Has Shane Warne still got it and does he fancy a game in Cardiff this week? Those were the questions being asked by Australians at Lord’s last night as Warne’s Rajasthan Royals played a Twenty20 charity match against Middlesex Panthers.
It was, the legendary leg spinner claimed, his final match at Lord’s and he took a wicket to mark the occasion, but one suspects that there may be one or two more final appearances if the right money is offered.
He did not need any of the old magic as Middlesex continued their abject season in Twenty20 cricket. Chasing 163 to beat Rajasthan, they needed 11 an over when Warne brought himself on for the ninth over.
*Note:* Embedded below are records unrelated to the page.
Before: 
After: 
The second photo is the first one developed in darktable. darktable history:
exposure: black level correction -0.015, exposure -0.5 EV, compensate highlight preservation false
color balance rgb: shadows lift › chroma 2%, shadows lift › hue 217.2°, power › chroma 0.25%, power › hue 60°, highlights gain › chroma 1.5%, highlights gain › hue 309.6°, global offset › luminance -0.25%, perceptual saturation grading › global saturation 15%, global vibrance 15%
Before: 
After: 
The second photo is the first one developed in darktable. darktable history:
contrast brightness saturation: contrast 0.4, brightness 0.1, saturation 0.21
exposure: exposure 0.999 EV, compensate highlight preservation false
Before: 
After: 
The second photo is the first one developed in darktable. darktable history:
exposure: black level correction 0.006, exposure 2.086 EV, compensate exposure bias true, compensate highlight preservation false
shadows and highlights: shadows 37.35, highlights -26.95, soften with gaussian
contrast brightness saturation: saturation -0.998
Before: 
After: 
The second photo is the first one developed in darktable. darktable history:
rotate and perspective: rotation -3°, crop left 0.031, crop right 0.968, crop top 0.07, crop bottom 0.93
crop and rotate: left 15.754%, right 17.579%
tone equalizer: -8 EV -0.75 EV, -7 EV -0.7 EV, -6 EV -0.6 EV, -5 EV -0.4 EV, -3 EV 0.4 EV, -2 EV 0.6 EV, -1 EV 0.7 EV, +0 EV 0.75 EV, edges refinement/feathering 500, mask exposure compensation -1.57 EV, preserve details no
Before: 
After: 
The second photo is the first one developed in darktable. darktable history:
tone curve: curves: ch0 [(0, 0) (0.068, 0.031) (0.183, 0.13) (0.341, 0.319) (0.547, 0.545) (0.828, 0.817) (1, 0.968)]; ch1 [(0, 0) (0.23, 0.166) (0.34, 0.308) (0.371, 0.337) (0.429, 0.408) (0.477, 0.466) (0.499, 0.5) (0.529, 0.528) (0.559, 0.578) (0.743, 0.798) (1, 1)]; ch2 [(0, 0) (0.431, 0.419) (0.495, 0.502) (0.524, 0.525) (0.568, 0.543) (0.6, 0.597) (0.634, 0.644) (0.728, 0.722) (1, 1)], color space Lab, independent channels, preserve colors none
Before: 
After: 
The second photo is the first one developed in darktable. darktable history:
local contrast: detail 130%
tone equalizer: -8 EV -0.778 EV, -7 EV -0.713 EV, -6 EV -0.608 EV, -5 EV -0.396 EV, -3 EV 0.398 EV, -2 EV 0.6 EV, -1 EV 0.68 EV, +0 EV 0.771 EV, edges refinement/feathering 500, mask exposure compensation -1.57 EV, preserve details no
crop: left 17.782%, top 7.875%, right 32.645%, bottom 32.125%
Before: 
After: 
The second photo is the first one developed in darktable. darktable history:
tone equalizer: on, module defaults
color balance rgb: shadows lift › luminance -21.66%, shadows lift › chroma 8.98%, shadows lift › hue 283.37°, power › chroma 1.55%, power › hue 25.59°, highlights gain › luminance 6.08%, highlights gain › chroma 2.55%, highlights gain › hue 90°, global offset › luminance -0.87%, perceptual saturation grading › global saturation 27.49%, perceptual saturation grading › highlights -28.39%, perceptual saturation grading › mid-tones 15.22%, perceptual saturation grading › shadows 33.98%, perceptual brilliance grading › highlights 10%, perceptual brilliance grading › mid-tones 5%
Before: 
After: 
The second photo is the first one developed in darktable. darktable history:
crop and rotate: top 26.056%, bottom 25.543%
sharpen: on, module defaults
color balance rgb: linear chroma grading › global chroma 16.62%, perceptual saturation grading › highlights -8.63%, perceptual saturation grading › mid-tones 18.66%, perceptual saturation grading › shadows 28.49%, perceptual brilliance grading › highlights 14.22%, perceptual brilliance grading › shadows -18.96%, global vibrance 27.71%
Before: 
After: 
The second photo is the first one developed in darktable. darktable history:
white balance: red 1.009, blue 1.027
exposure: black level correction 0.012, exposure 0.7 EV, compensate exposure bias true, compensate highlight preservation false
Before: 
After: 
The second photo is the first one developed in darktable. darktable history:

He marked out a short run-up, adjusted his field several times and tossed out a ball that was so wide of Dawid Malan’s off stump that it would have needed two “balls of the century” for it to turn enough to hit the wicket.
Warne would later dismiss Malan, stumped as he tried desperately to accelerate the score, and despite several wayward balls he kept the rate down with ten runs off his first three overs to set up a 46-run victory.
It was the Indian Premier League’s (IPL) belated arrival in London, three months after fear of the famous English weather had persuaded Lalit Modi, the league’s impresario, that South Africa would be a safer option for the temporary relocation of his Twenty20 tournament.
A match between the Twenty20 champions from India and England in 2008, played at Lord’s during a heatwave, was the ideal stage for England to show what could have been. Naturally, it started to rain after three overs. As the drizzle turned into a downpour and then a deluge, the teams huddled beneath the barely adequate protection offered by the see-through dugouts, realising that any attempt to dash for the pavilion would leave them drenched.
Rajasthan racked up 162 for five. Swapnil Asnodkar and Mohammad Kaif each made 41 but the real impetus was given by Dimitri Mascarenhas, on loan, if you like, from Hampshire, who was unbeaten on 32 off 16 balls.
The game also marked the long overdue Rajasthan debut for Justin Langer, Warne’s former Australia team-mate who was bought in the first IPL auction for $200,000 (about £120,000) but decided to play for Somerset instead. He should have stayed there: Malan bowled him second ball.